It has been far too long since I have posted, but by the grace of God, I was presented with a task this week. “Tell us about your current relationship with Jesus.” So, here is my honest response. Here is where I am at.
Currently, I am a bit distant. I am sad to admit it but it is true. From an outsiders perspective I’m sure they would disagree because I do still lead with love and Holy Spirit touches those around me through my words and actions. But I am happy to admit that I feel distant on the inside because it is proof that I have experienced the feeling of being so close to Him and so on fire.
I miss the feeling, more than anything. I know that it is achievable again because I know that I am the one who moved, not God. I am working on my self discipline and priorities since I started a new job recently and live alone. I know that is distance is just for a season but I am somewhat grateful for it because it’s a reminder that abiding in Him truly does fill me up in a way that the world never could. I feel Him and see Him in everything, I just need to commit my days to Him again and prioritize entering into the secret place with Him. With the state of the world these past few weeks I can feel Him stirring something up in me and whispering things to my heart that I just cannot let sit dormant. I want to offer my “yes”. I want to be bold for Him and for the Kingdom and I can feel Him gently nudging me to take a leap of faith.

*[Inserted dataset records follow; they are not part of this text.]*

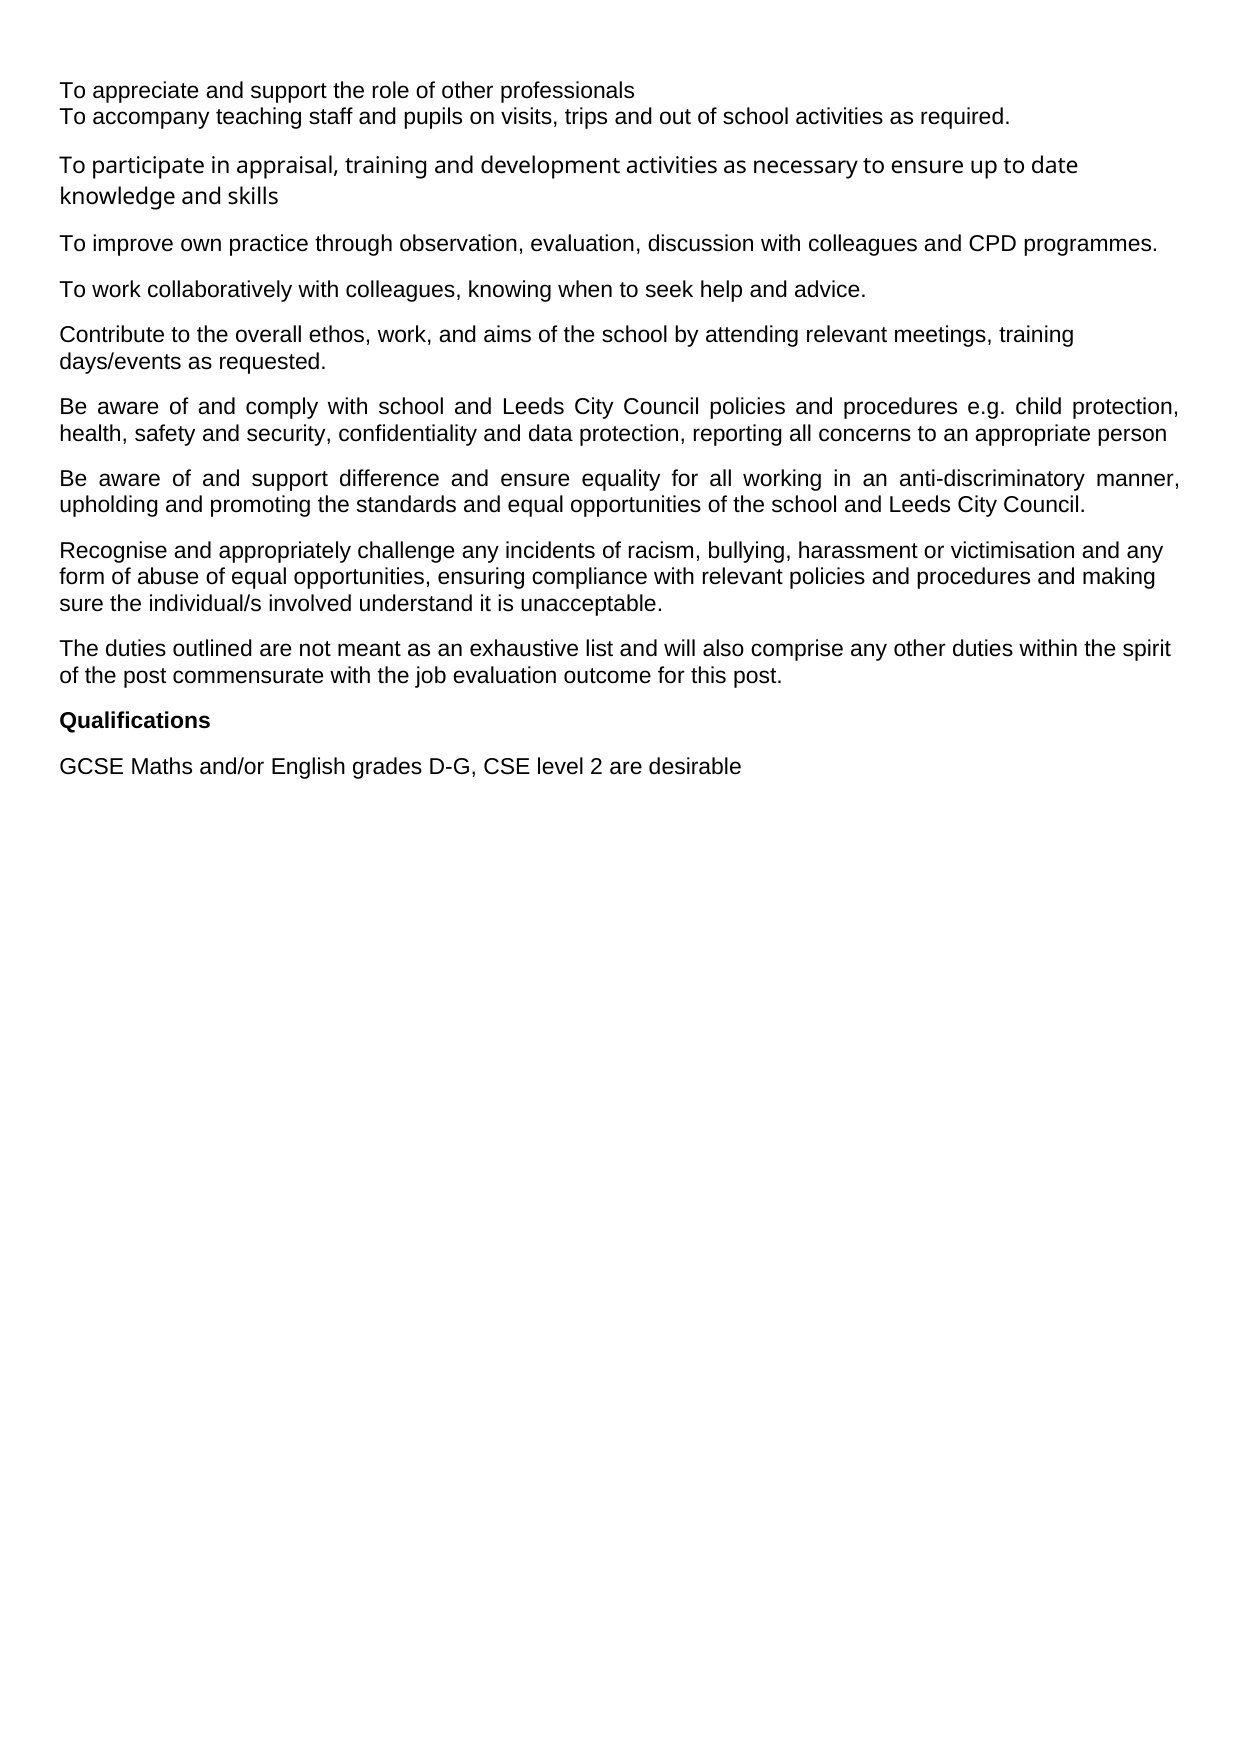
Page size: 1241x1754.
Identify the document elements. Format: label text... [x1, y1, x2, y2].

text To participate in appraisal, training and development activities as necessary to ensure up to date knowledge and skills [59, 149, 1181, 211]
text To work collaboratively with colleagues, knowing when to seek help and advice. [59, 276, 1181, 302]
text Recognise and appropriately challenge any incidents of racism, bullying, harassment or victimisation and any form of abuse of equal opportunities, ensuring compliance with relevant policies and procedures and making sure the individual/s involved understand it is unacceptable. [59, 537, 1181, 616]
text The duties outlined are not meant as an exhaustive list and will also comprise any other duties within the spirit of the post commensurate with the job evaluation outcome for this post. [59, 635, 1181, 688]
text Be aware of and support difference and ensure equality for all working in an anti-discriminatory manner, upholding and promoting the standards and equal opportunities of the school and Leeds City Council. [59, 465, 1181, 518]
text GCSE Maths and/or English grades D-G, CSE level 2 are desirable [59, 753, 1181, 779]
text Be aware of and comply with school and Leeds City Council policies and procedures e.g. child protection, health, safety and security, confidentiality and data protection, reporting all concerns to an appropriate person [59, 393, 1181, 446]
text To accompany teaching staff and pupils on visits, trips and out of school activities as required. [59, 103, 1181, 129]
text To appreciate and support the role of other professionals [59, 77, 1181, 103]
text To improve own practice through observation, evaluation, discussion with colleagues and CPD programmes. [59, 230, 1181, 257]
text Contribute to the overall ethos, work, and aims of the school by attending relevant meetings, training days/events as requested. [59, 321, 1181, 374]
text Qualifications [59, 707, 1181, 733]
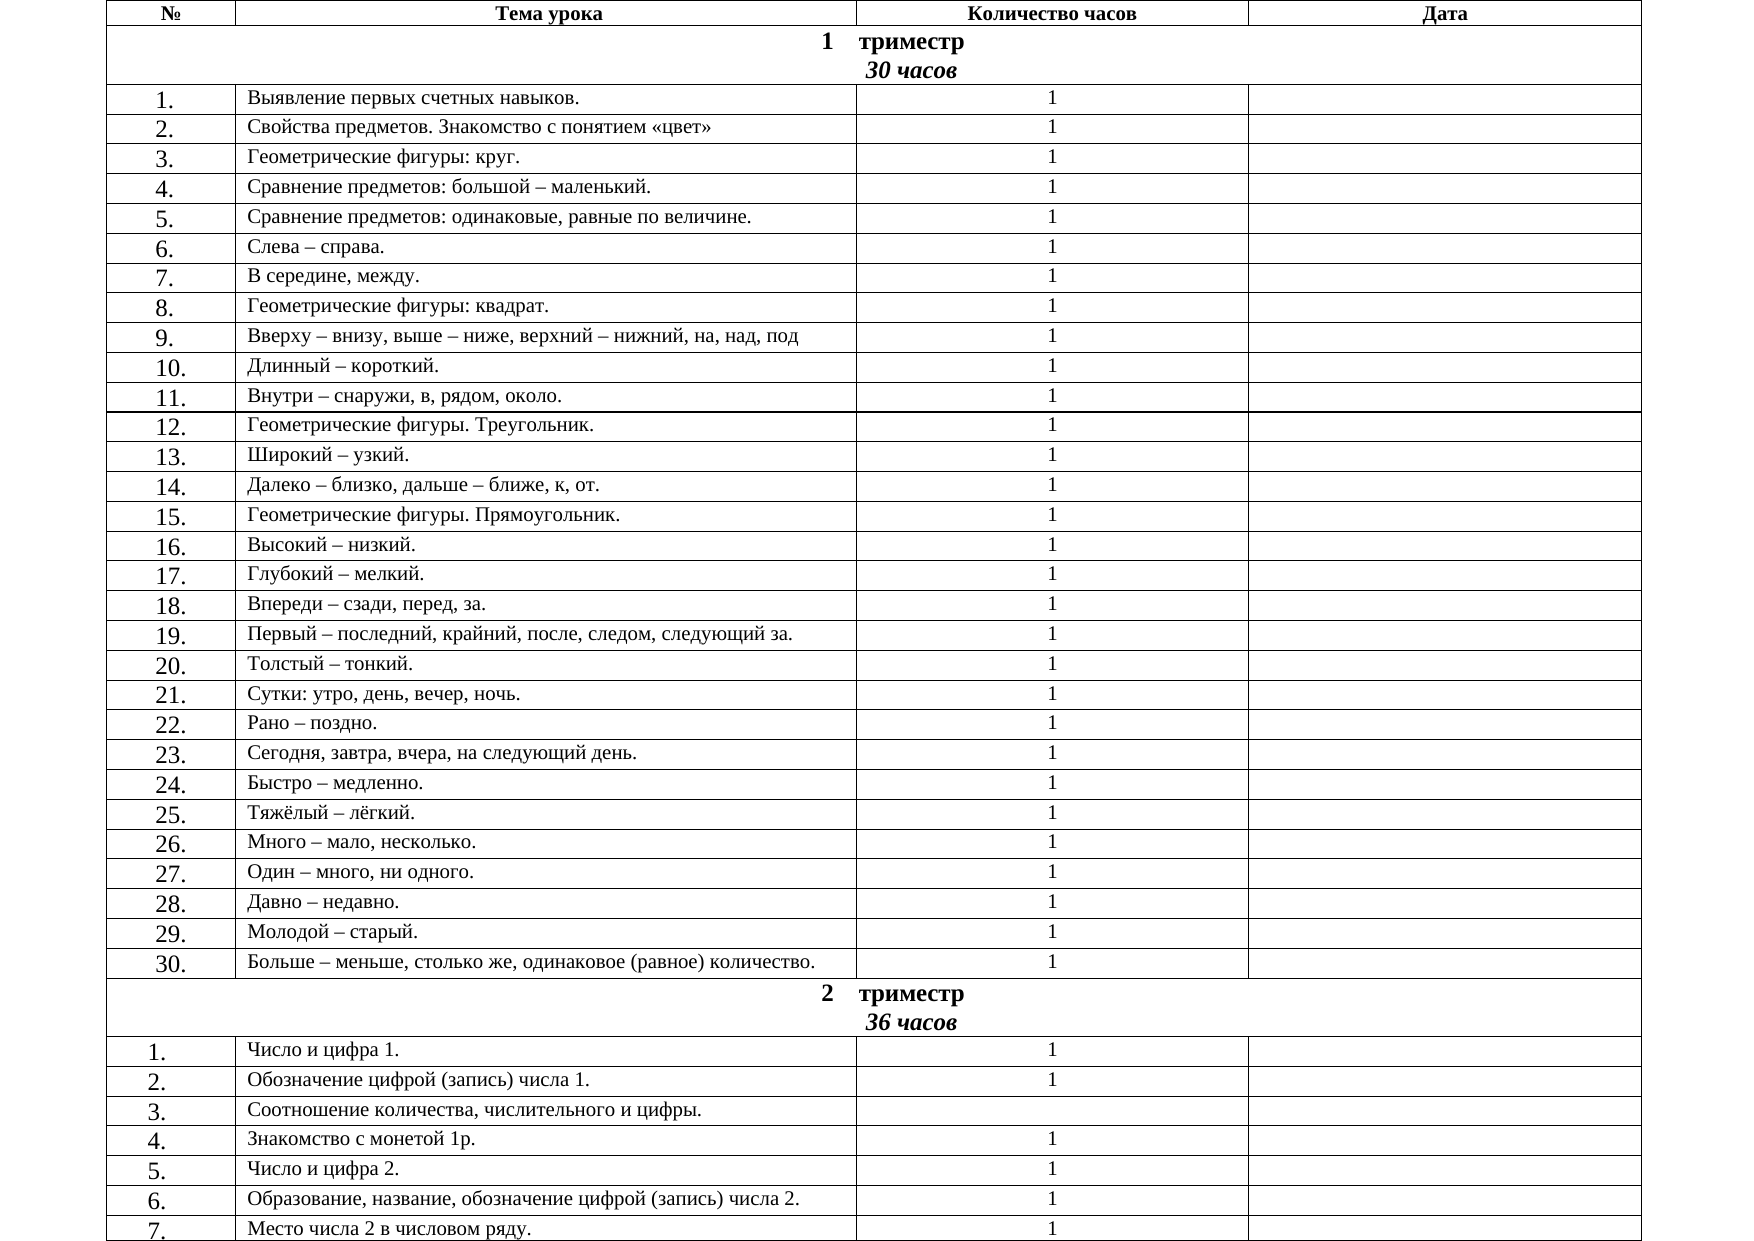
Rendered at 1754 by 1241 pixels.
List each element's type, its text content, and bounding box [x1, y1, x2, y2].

My prayer is that in these moments of distance we find the wisdom to accept it for what it is: a season. Merely, just a moment. Not a permanent state of being. God is always waiting for us to return, with His arms stretched wide. Eager to welcome us back without any anger or disappointment. I pray that we accept the grace He is lavishing upon us and humble ourselves enough to return to Him. I pray for our hearts to be softened to His nudges and that we make room for the Holy Spirit to fill us and lead us. In Jesus’ name. Amen.